What is needed —
Your output should be the line that contains "3. What type" and all lines after it in the records, retyped exactly through the last one.

Data excerpts —
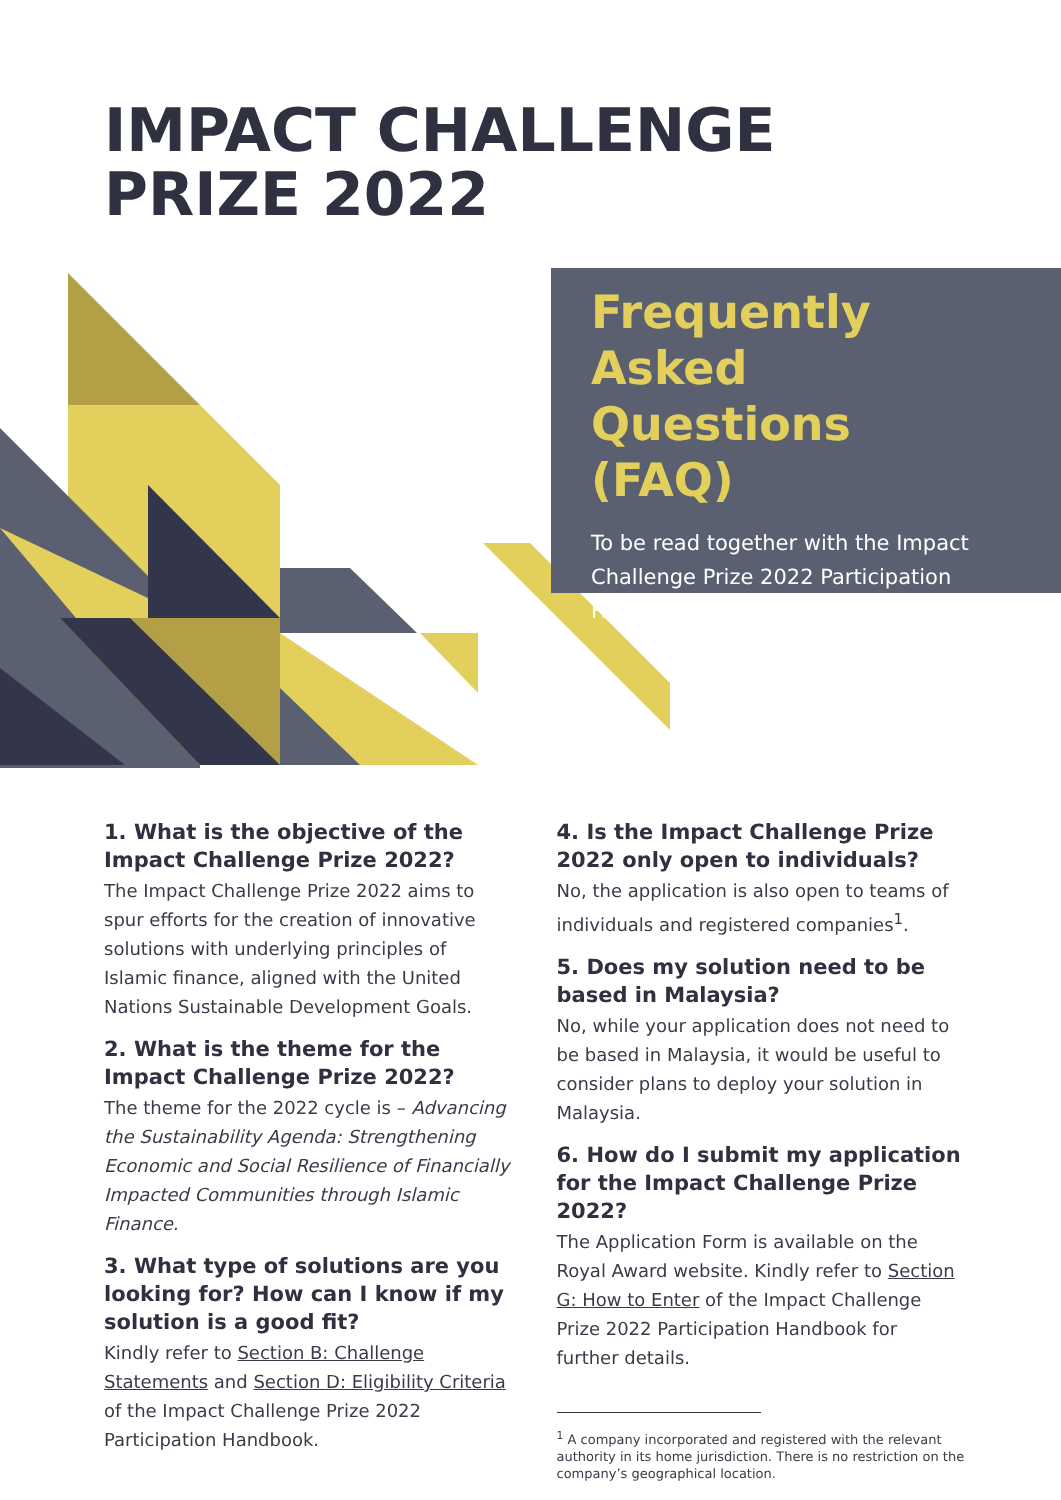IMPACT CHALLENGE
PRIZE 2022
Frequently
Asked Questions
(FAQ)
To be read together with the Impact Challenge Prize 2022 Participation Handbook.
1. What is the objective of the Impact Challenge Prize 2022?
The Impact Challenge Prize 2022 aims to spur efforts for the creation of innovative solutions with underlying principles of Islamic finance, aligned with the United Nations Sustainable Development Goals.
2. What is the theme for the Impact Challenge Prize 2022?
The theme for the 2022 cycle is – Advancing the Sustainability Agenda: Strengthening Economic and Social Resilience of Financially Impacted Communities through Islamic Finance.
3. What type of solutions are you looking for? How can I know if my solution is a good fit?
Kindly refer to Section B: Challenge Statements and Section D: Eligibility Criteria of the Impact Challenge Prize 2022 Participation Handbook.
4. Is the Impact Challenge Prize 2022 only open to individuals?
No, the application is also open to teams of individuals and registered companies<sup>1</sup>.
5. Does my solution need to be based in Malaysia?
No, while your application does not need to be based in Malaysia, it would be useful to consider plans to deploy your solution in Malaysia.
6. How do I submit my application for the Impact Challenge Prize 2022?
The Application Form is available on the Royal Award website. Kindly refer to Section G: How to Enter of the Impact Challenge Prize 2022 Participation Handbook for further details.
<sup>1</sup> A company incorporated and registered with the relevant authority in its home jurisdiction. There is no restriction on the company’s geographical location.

Response —
3. What type of solutions are you looking for? How can I know if my solution is a good fit?
Kindly refer to Section B: Challenge Statements and Section D: Eligibility Criteria of the Impact Challenge Prize 2022 Participation Handbook.
4. Is the Impact Challenge Prize 2022 only open to individuals?
No, the application is also open to teams of individuals and registered companies<sup>1</sup>.
5. Does my solution need to be based in Malaysia?
No, while your application does not need to be based in Malaysia, it would be useful to consider plans to deploy your solution in Malaysia.
6. How do I submit my application for the Impact Challenge Prize 2022?
The Application Form is available on the Royal Award website. Kindly refer to Section G: How to Enter of the Impact Challenge Prize 2022 Participation Handbook for further details.
<sup>1</sup> A company incorporated and registered with the relevant authority in its home jurisdiction. There is no restriction on the company’s geographical location.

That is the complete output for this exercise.